## AIM OF THE TASK
Beneath this line is the data. Output exactly the lines from the line with "immunohistochemical stain labels" to the line with "image shows staining", both ends included, and nothing more.

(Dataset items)
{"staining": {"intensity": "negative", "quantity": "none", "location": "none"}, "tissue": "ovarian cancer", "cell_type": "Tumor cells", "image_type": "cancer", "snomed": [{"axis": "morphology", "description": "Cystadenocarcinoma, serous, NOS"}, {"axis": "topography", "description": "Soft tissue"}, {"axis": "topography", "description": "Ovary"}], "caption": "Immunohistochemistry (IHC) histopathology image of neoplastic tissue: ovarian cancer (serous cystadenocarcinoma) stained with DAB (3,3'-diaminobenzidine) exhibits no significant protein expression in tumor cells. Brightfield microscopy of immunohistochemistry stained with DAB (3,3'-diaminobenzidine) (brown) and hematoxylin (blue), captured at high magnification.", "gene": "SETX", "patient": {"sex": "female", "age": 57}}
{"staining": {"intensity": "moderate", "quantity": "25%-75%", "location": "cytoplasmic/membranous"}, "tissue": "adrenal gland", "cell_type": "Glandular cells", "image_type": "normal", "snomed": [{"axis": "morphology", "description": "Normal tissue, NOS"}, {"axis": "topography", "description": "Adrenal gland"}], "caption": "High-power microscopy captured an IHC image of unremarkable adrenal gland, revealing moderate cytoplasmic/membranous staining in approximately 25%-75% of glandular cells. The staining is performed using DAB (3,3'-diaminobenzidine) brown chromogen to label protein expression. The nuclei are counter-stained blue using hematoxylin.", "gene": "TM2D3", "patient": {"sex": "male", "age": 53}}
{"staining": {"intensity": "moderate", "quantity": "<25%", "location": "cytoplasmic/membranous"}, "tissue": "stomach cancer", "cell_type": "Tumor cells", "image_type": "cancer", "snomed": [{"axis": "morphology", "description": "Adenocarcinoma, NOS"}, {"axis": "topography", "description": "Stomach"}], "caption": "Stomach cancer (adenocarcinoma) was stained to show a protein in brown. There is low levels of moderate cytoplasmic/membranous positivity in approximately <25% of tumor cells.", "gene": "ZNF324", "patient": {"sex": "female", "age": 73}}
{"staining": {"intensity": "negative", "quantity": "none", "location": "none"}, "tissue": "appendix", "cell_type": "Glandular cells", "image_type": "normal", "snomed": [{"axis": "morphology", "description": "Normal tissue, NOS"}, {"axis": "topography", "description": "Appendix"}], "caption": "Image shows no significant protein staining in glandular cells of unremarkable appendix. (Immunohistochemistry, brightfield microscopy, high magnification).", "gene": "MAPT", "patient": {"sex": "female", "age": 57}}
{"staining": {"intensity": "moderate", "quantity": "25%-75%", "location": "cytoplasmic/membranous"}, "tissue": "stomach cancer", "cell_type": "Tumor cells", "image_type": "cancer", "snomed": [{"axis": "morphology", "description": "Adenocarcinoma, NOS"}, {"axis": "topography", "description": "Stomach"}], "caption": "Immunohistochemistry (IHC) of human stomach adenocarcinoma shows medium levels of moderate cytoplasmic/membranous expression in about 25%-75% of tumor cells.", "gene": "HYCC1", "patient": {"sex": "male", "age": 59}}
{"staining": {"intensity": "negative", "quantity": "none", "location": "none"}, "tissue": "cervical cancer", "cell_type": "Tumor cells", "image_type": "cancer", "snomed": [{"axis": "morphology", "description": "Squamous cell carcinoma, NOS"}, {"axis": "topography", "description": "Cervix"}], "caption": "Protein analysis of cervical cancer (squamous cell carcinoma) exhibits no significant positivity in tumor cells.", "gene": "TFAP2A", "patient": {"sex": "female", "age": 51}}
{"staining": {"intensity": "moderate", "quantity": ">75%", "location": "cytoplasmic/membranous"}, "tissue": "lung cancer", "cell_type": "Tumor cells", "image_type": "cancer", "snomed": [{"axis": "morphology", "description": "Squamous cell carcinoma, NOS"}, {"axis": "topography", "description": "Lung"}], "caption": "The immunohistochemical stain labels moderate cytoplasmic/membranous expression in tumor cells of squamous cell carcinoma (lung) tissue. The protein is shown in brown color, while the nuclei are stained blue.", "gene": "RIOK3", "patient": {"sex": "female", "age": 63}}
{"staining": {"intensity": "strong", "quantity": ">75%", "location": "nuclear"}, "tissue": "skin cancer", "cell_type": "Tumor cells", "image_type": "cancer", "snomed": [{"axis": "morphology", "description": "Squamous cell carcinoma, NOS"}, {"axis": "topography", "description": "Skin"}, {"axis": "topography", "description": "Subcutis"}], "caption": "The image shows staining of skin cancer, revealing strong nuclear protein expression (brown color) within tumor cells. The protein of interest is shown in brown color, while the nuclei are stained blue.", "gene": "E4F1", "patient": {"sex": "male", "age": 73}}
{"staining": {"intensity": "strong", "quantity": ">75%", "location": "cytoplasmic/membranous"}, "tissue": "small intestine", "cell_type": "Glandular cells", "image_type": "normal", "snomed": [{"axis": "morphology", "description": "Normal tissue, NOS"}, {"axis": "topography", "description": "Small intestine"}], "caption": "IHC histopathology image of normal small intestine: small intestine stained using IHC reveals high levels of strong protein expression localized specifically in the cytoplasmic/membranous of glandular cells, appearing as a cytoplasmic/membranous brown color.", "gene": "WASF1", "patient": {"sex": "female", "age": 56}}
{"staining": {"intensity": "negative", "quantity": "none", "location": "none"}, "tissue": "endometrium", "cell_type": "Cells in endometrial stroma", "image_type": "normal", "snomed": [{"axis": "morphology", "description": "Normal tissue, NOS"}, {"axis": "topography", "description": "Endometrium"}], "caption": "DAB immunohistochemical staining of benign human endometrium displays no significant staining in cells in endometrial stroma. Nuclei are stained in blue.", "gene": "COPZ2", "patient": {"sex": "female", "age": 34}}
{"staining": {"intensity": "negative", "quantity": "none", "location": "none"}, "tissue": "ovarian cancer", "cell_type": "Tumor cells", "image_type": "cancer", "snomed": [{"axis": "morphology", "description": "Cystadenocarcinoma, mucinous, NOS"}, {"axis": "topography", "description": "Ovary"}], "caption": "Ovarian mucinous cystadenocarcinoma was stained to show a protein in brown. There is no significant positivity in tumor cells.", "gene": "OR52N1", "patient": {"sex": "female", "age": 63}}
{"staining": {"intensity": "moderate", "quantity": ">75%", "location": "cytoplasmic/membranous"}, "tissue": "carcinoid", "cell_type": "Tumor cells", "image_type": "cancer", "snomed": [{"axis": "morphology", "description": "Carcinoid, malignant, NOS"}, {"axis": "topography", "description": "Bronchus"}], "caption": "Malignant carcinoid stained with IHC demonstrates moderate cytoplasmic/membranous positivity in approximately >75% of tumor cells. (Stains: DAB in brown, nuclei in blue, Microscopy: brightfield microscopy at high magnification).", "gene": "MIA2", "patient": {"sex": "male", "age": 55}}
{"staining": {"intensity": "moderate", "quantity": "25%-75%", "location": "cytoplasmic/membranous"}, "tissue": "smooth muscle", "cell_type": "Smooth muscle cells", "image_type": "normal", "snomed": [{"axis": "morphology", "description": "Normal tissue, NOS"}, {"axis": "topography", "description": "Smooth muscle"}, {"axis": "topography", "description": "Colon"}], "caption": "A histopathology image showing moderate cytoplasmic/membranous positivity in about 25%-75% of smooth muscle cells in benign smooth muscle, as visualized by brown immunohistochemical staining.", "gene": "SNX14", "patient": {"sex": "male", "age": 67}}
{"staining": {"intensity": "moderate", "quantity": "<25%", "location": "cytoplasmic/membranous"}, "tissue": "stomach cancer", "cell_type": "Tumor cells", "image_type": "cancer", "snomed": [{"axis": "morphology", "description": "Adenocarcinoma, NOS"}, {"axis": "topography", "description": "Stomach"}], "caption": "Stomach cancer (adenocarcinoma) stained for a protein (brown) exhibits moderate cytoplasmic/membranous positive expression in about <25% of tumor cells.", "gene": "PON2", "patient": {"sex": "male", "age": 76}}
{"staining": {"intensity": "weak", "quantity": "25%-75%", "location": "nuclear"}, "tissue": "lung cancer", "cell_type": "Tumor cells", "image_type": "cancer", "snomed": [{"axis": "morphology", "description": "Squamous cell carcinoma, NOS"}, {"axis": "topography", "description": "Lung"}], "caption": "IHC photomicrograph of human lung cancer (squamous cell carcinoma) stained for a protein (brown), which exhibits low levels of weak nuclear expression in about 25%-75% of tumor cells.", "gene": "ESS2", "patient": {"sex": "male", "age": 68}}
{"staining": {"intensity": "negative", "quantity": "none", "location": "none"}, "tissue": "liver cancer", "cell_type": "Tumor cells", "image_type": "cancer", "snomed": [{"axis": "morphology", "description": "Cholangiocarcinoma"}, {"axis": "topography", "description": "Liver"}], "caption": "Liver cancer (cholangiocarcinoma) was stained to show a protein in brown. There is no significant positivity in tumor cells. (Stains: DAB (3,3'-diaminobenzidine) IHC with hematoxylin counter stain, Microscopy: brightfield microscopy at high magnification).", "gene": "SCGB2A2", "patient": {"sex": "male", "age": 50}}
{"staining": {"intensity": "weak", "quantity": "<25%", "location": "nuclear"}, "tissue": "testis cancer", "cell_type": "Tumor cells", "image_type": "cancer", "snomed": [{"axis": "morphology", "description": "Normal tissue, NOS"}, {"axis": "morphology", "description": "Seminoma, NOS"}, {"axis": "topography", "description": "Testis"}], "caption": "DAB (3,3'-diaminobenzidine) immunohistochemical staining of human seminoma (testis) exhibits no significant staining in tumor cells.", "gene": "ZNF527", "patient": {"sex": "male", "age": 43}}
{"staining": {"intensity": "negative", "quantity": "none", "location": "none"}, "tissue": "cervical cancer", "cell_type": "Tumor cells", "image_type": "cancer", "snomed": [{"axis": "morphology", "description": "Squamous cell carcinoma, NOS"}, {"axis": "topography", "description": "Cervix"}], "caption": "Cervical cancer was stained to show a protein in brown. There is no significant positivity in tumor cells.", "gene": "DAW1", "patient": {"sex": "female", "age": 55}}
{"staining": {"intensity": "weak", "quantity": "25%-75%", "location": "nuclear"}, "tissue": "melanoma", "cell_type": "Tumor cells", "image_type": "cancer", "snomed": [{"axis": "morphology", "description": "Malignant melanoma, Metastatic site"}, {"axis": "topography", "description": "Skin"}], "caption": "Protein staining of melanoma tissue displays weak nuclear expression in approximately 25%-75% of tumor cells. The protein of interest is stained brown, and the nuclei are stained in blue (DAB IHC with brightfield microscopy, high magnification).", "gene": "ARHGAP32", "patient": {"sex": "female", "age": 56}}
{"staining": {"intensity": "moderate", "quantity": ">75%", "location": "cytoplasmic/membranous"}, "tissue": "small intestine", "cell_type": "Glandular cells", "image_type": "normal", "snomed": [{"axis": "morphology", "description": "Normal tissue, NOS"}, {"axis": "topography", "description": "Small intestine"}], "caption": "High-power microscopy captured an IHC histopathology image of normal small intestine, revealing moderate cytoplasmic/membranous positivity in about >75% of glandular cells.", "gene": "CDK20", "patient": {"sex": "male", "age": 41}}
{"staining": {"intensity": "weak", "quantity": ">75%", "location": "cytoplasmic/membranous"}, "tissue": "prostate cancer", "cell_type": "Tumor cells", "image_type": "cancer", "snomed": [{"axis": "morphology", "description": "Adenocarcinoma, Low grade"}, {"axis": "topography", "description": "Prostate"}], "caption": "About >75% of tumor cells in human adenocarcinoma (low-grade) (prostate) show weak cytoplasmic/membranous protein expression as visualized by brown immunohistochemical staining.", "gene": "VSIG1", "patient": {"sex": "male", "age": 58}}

## TASK RESPONSE
{"staining": {"intensity": "moderate", "quantity": ">75%", "location": "cytoplasmic/membranous"}, "tissue": "lung cancer", "cell_type": "Tumor cells", "image_type": "cancer", "snomed": [{"axis": "morphology", "description": "Squamous cell carcinoma, NOS"}, {"axis": "topography", "description": "Lung"}], "caption": "The immunohistochemical stain labels moderate cytoplasmic/membranous expression in tumor cells of squamous cell carcinoma (lung) tissue. The protein is shown in brown color, while the nuclei are stained blue.", "gene": "RIOK3", "patient": {"sex": "female", "age": 63}}
{"staining": {"intensity": "strong", "quantity": ">75%", "location": "nuclear"}, "tissue": "skin cancer", "cell_type": "Tumor cells", "image_type": "cancer", "snomed": [{"axis": "morphology", "description": "Squamous cell carcinoma, NOS"}, {"axis": "topography", "description": "Skin"}, {"axis": "topography", "description": "Subcutis"}], "caption": "The image shows staining of skin cancer, revealing strong nuclear protein expression (brown color) within tumor cells. The protein of interest is shown in brown color, while the nuclei are stained blue.", "gene": "E4F1", "patient": {"sex": "male", "age": 73}}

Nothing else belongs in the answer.